25. aadil October 14, 2018 at 8:37 am #

when i run it I am getting the following error:

> results <- resamples(list(decision_tree=fitdt, logistic_regresion=lm.fitlog,random_forest=lm.fitrandom))
Warning message:
In resamples.default(list(decision_tree = fitdt, logistic_regresion = lm.fitlog, :
Some performance measures were not computed for each model: Accuracy, Kappa, MAE, RMSE, Rsquared

26. Marcelo Falchetti October 30, 2018 at 5:31 am #

This is literally the best site of ML! I can always find useful and simple information! Thanks from Brazil!

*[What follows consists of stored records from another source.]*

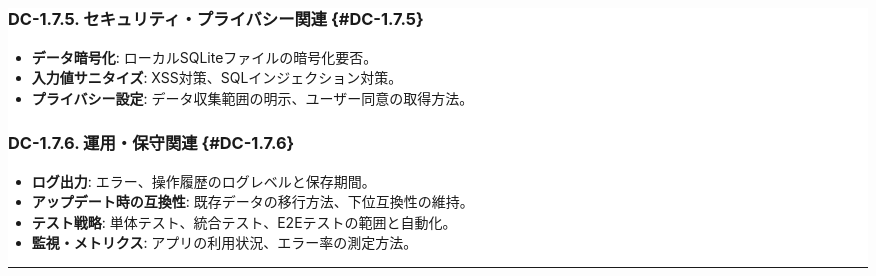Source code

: ### **DC-1.7.5. セキュリティ・プライバシー関連** {#DC-1.7.5}
*   **データ暗号化**: ローカルSQLiteファイルの暗号化要否。
*   **入力値サニタイズ**: XSS対策、SQLインジェクション対策。
*   **プライバシー設定**: データ収集範囲の明示、ユーザー同意の取得方法。

### **DC-1.7.6. 運用・保守関連** {#DC-1.7.6}
*   **ログ出力**: エラー、操作履歴のログレベルと保存期間。
*   **アップデート時の互換性**: 既存データの移行方法、下位互換性の維持。
*   **テスト戦略**: 単体テスト、統合テスト、E2Eテストの範囲と自動化。
*   **監視・メトリクス**: アプリの利用状況、エラー率の測定方法。

---
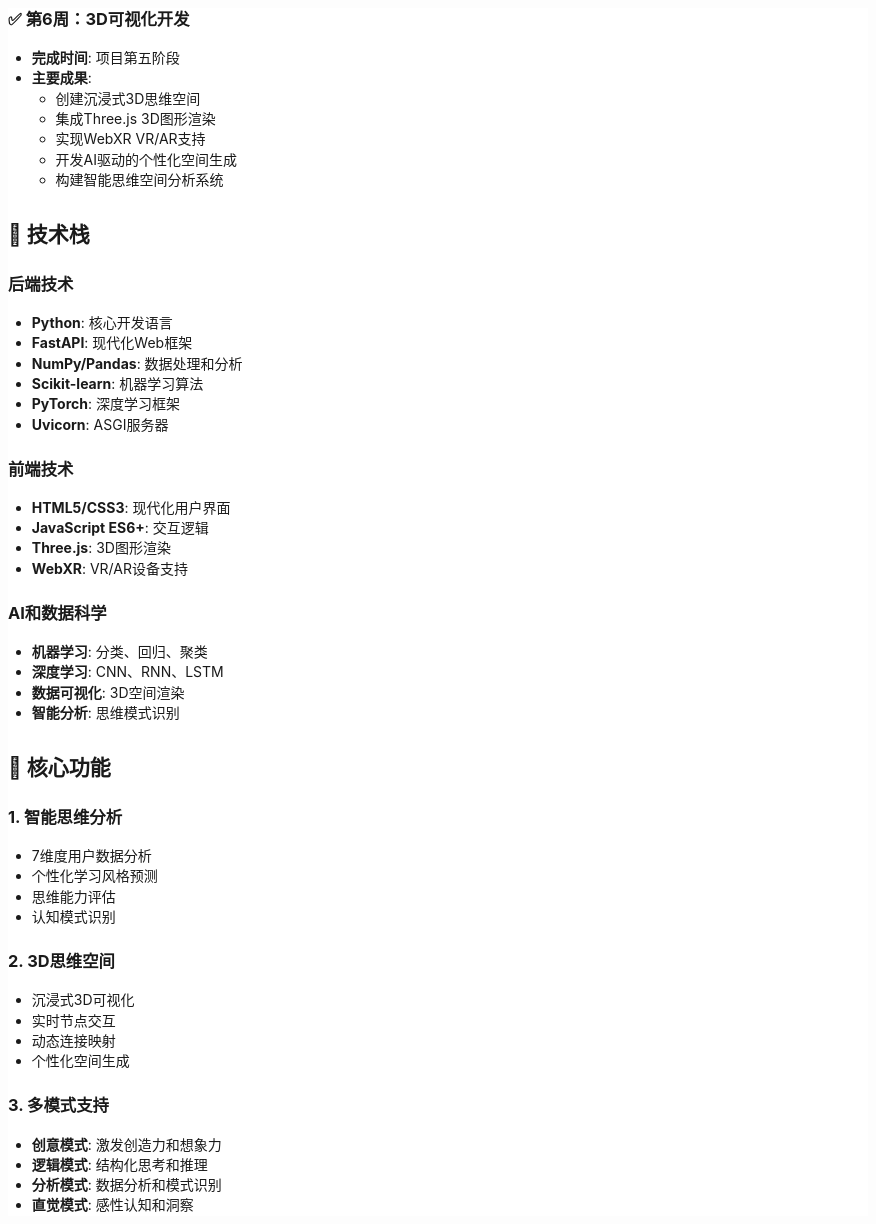 ### ✅ 第6周：3D可视化开发
- **完成时间**: 项目第五阶段
- **主要成果**:
  - 创建沉浸式3D思维空间
  - 集成Three.js 3D图形渲染
  - 实现WebXR VR/AR支持
  - 开发AI驱动的个性化空间生成
  - 构建智能思维空间分析系统

## 🔧 技术栈

### 后端技术
- **Python**: 核心开发语言
- **FastAPI**: 现代化Web框架
- **NumPy/Pandas**: 数据处理和分析
- **Scikit-learn**: 机器学习算法
- **PyTorch**: 深度学习框架
- **Uvicorn**: ASGI服务器

### 前端技术
- **HTML5/CSS3**: 现代化用户界面
- **JavaScript ES6+**: 交互逻辑
- **Three.js**: 3D图形渲染
- **WebXR**: VR/AR设备支持

### AI和数据科学
- **机器学习**: 分类、回归、聚类
- **深度学习**: CNN、RNN、LSTM
- **数据可视化**: 3D空间渲染
- **智能分析**: 思维模式识别

## 🌟 核心功能

### 1. 智能思维分析
- 7维度用户数据分析
- 个性化学习风格预测
- 思维能力评估
- 认知模式识别

### 2. 3D思维空间
- 沉浸式3D可视化
- 实时节点交互
- 动态连接映射
- 个性化空间生成

### 3. 多模式支持
- **创意模式**: 激发创造力和想象力
- **逻辑模式**: 结构化思考和推理
- **分析模式**: 数据分析和模式识别
- **直觉模式**: 感性认知和洞察
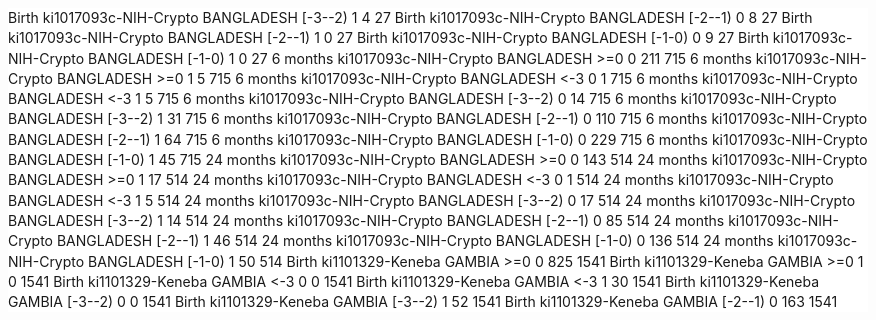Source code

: Birth       ki1017093c-NIH-Crypto      BANGLADESH                     [-3--2)           1        4      27
Birth       ki1017093c-NIH-Crypto      BANGLADESH                     [-2--1)           0        8      27
Birth       ki1017093c-NIH-Crypto      BANGLADESH                     [-2--1)           1        0      27
Birth       ki1017093c-NIH-Crypto      BANGLADESH                     [-1-0)            0        9      27
Birth       ki1017093c-NIH-Crypto      BANGLADESH                     [-1-0)            1        0      27
6 months    ki1017093c-NIH-Crypto      BANGLADESH                     >=0               0      211     715
6 months    ki1017093c-NIH-Crypto      BANGLADESH                     >=0               1        5     715
6 months    ki1017093c-NIH-Crypto      BANGLADESH                     <-3               0        1     715
6 months    ki1017093c-NIH-Crypto      BANGLADESH                     <-3               1        5     715
6 months    ki1017093c-NIH-Crypto      BANGLADESH                     [-3--2)           0       14     715
6 months    ki1017093c-NIH-Crypto      BANGLADESH                     [-3--2)           1       31     715
6 months    ki1017093c-NIH-Crypto      BANGLADESH                     [-2--1)           0      110     715
6 months    ki1017093c-NIH-Crypto      BANGLADESH                     [-2--1)           1       64     715
6 months    ki1017093c-NIH-Crypto      BANGLADESH                     [-1-0)            0      229     715
6 months    ki1017093c-NIH-Crypto      BANGLADESH                     [-1-0)            1       45     715
24 months   ki1017093c-NIH-Crypto      BANGLADESH                     >=0               0      143     514
24 months   ki1017093c-NIH-Crypto      BANGLADESH                     >=0               1       17     514
24 months   ki1017093c-NIH-Crypto      BANGLADESH                     <-3               0        1     514
24 months   ki1017093c-NIH-Crypto      BANGLADESH                     <-3               1        5     514
24 months   ki1017093c-NIH-Crypto      BANGLADESH                     [-3--2)           0       17     514
24 months   ki1017093c-NIH-Crypto      BANGLADESH                     [-3--2)           1       14     514
24 months   ki1017093c-NIH-Crypto      BANGLADESH                     [-2--1)           0       85     514
24 months   ki1017093c-NIH-Crypto      BANGLADESH                     [-2--1)           1       46     514
24 months   ki1017093c-NIH-Crypto      BANGLADESH                     [-1-0)            0      136     514
24 months   ki1017093c-NIH-Crypto      BANGLADESH                     [-1-0)            1       50     514
Birth       ki1101329-Keneba           GAMBIA                         >=0               0      825    1541
Birth       ki1101329-Keneba           GAMBIA                         >=0               1        0    1541
Birth       ki1101329-Keneba           GAMBIA                         <-3               0        0    1541
Birth       ki1101329-Keneba           GAMBIA                         <-3               1       30    1541
Birth       ki1101329-Keneba           GAMBIA                         [-3--2)           0        0    1541
Birth       ki1101329-Keneba           GAMBIA                         [-3--2)           1       52    1541
Birth       ki1101329-Keneba           GAMBIA                         [-2--1)           0      163    1541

27. Ruth April 28, 2019 at 6:24 am #

Thank you!

28. Skylar May 15, 2020 at 9:31 am #

Hi Jason,

Wonderful post! I wonder sometimes the dotplot and boxplot generate different model performance rank, I think it is because dotplot is based on accuracy mean and 95% CI, and boxplot is based on the median, right? If so, which one we should mainly rely on if we really want to choose the best one? Or do you think it is fine to report either plot? Thanks!

• Jason Brownlee May 15, 2020 at 1:28 pm #

Thanks!

I don’t recall sorry, you might want to check the documentation.

29. Christian January 27, 2021 at 8:20 am #

Hey Jason, thanks for material you’ve put here. Really valuable.

I’ve spot-checked several algos and picked the top 2 from their avg accuracy. However, I run them all against my test data and the ones that scored highest actually didn’t perform well with unseen data and the ones that ranked 3,4 and 5 in my results actually performed better with unseen data. which results should be considered more relevant here, the ones you get from train-cv or the ones from looking at my test data?

cheers.

• Jason Brownlee January 27, 2021 at 10:38 am #

You’re welcome.

Perhaps the hold out test set you’re using is small/not representative?

Perhaps focus on results from repeated k-fold cross-validation for model selection, then fit a final model on all data and start making predictions on new data?